Dığağaze (Дыгъэгъазэ ), 22 Aralık'ta kutlanan, vatanda hala yaşatılmaya çalışılan en eski Çerkes geleneklerinden biridir.
21 Aralık günü, güneş ışınları Oğlak Dönencesine dik geldiğinden kuzey yarım kürede en kısa gündüz ve en uzun gece yaşanır.
Bu geceden sonra günler uzamaya başlar.
22 Aralık, doğanın uzun bir sessizlik ve dinlenme sürecine gireceği, kışın ilk günü kabul edilir ve bu günü Çerkesler, "gün dönümü ve kışa giriş" törenleri ile kutlarlar.
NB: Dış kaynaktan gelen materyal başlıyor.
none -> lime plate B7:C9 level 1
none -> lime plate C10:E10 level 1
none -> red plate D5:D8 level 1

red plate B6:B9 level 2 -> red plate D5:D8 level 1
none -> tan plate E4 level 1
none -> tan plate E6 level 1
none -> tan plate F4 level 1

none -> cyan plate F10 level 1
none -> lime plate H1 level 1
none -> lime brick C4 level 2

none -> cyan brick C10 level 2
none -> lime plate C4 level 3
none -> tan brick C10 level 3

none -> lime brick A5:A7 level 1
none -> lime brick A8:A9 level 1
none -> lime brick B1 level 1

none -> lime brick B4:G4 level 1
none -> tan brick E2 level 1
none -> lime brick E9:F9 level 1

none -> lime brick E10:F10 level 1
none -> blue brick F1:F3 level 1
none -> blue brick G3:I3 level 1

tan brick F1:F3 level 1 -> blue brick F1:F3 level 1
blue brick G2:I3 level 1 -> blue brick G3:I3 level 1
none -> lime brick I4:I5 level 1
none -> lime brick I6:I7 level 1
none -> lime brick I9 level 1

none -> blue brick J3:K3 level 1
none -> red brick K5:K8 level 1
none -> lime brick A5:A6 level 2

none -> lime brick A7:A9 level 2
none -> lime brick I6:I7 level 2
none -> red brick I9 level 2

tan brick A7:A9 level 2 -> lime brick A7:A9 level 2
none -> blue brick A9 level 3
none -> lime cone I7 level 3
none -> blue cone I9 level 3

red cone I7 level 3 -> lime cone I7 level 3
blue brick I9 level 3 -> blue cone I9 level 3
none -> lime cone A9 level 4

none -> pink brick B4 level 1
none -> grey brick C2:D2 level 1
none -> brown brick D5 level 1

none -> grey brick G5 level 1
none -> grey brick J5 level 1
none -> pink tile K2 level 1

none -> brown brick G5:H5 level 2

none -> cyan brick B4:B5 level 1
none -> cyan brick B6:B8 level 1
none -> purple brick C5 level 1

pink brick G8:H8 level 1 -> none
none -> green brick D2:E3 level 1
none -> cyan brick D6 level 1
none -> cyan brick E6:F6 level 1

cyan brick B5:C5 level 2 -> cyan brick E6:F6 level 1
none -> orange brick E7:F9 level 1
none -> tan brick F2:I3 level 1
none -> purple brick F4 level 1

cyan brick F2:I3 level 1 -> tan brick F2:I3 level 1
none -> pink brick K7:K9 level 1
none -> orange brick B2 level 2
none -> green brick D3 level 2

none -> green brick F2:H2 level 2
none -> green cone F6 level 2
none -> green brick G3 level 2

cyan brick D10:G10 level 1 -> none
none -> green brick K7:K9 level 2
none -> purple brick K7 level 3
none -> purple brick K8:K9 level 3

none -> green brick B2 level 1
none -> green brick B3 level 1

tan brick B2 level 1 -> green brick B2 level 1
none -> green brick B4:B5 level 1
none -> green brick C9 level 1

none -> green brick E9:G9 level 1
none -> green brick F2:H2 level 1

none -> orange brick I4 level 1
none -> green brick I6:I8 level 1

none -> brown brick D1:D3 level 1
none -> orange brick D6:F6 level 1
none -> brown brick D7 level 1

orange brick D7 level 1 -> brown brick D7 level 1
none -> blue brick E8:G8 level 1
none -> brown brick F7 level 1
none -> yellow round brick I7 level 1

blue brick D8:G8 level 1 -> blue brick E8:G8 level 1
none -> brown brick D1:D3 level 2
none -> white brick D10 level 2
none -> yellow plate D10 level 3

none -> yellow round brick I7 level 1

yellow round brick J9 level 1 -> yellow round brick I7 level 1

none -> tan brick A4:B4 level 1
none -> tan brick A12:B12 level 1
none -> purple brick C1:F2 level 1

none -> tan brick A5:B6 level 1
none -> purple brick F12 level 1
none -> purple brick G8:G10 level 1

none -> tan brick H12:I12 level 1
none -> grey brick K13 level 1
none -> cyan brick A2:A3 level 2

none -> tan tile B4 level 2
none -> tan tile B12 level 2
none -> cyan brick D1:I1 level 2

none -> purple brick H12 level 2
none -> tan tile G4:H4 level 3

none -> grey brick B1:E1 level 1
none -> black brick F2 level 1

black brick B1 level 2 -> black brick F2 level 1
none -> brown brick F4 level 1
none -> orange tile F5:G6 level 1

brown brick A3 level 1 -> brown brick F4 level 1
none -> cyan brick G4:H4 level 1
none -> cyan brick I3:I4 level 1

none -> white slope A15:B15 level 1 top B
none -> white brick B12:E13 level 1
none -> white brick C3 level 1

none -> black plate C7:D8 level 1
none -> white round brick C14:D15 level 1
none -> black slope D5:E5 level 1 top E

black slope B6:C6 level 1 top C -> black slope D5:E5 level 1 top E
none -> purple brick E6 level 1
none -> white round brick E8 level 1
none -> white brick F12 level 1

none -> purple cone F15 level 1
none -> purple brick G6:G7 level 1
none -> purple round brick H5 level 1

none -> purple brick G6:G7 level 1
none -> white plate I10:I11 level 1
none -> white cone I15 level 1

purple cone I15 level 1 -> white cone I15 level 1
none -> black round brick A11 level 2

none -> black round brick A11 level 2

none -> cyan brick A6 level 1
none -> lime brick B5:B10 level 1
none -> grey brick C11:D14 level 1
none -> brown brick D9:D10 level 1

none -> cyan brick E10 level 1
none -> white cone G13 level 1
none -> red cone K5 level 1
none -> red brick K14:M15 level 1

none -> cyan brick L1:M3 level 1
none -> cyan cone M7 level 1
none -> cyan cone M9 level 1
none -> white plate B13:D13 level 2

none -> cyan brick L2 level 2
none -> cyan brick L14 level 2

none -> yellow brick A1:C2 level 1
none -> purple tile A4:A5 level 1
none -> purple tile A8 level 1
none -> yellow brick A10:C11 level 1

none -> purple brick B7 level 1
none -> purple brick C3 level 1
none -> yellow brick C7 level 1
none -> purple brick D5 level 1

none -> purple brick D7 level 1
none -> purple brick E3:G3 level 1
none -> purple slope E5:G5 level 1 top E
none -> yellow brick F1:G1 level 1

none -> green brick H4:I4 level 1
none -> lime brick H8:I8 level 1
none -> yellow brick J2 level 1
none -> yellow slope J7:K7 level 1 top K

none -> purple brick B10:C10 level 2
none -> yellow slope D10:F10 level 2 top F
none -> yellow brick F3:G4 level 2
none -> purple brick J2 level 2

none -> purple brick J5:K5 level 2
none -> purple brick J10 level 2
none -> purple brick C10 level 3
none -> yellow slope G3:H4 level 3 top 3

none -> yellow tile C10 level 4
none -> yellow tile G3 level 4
Önce avluda veya bahçede, bol miktarda meyve veren, alıç, elma veya armut gibi bir ağacın, yedi küçük dallı bir büyük dalı süslenir.
Her dala bir mum yerleştirilir. Bir de sisli Çerkes peyniri asılır dala.
Mumlar, ailedeki en genç evli kadınlar tarafından yakılır. Evde evli kadın yoksa, o zaman en küçük kız mumları yakar.
Kutlama Thamade'nin "Xuaxo"su ile başlar.
Kutlamalar sadece evlerde değil; sokaklarda, meydanlarda da olur. Danslar edilir. Allah'a bir önceki sene verdiği nimetler için şükredilir, gelecek senenin bol verim ve refah getirmesi için dua edilir.
Güzel bir Çerkes geleneğidir. Hayatla barışık ve gelecekten umutlu olmayı sembolize eder.
Her halkın kendi kültürü ve gelenekleri vardır. Bu kültür ve gelenek görenekler o halkın farkıdır, başkalarında farkındalık yaratır.
Nasıl ki tek bir insanın kişiliğinden veya karakterinden bahsediyorsak; dil, kültür, gelenek görenekler de bir halkın kişiliği veya karakteridir. Bunlar ne kadar güçlü olursa, o halkın varlığını devam ettirme iradesi de o kadar güçlü olur.
Kimlik kadar, dil kadar önemlidir böyle gelenekler veya ritüeller.
Kendimizi geleceğe, sonsuza kadar taşıma irademiz böyle geleneklerle güçlenecektir.